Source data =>
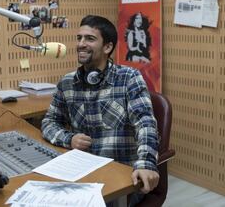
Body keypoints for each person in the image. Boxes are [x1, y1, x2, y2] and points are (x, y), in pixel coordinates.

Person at [41, 15, 159, 205]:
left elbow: (145, 123)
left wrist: (146, 164)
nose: (81, 44)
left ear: (107, 47)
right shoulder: (67, 83)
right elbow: (49, 122)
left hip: (120, 179)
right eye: (79, 38)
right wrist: (68, 139)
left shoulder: (129, 78)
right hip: (81, 173)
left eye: (89, 38)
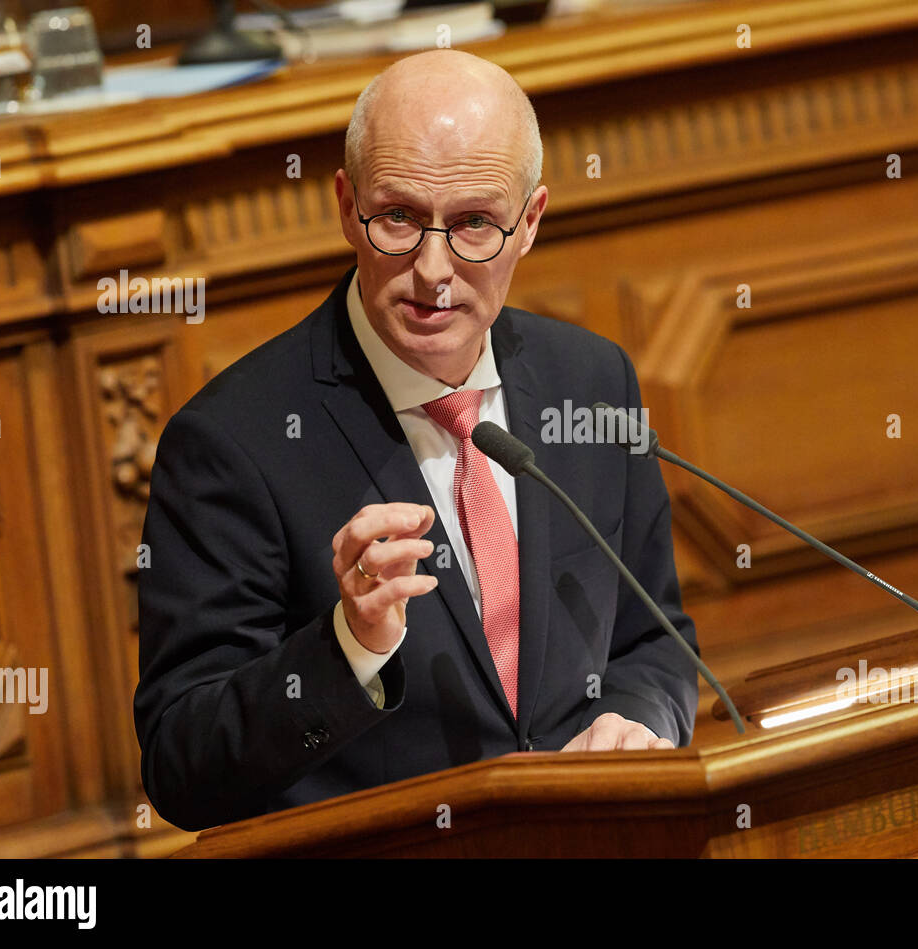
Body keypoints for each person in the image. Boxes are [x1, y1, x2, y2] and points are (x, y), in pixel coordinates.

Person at [133, 49, 698, 833]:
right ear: (346, 205)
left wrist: (642, 723)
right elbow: (181, 766)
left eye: (473, 224)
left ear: (529, 221)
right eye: (398, 217)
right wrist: (347, 647)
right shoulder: (232, 445)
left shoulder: (593, 384)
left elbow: (658, 641)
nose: (433, 271)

Directions =>
Pictures aside, write out all of the records exactly.

Response for this exercise =>
Body keypoints for each person in the image. Boxes are [x1, y1, x2, y2] and points are (x, y), in pixel coordinates.

Person at [41, 15, 159, 205]:
left elbow: (145, 123)
left wrist: (146, 164)
nose: (81, 44)
left ear: (107, 47)
right shoulder: (67, 83)
right elbow: (49, 122)
left hip: (120, 179)
right eye: (79, 38)
right wrist: (68, 139)
left shoulder: (129, 78)
right hip: (81, 173)
left eye: (89, 38)
Body keypoints for each person in the image. Boxes are [x1, y1, x2, y2] and points are (x, y), in pixel coordinates.

Person at [133, 49, 698, 833]:
right ear: (346, 205)
left wrist: (642, 723)
right elbow: (181, 766)
left eye: (473, 224)
left ear: (529, 221)
right eye: (398, 217)
right wrist: (347, 647)
right shoulder: (232, 445)
left shoulder: (593, 384)
left elbow: (658, 641)
nose: (433, 271)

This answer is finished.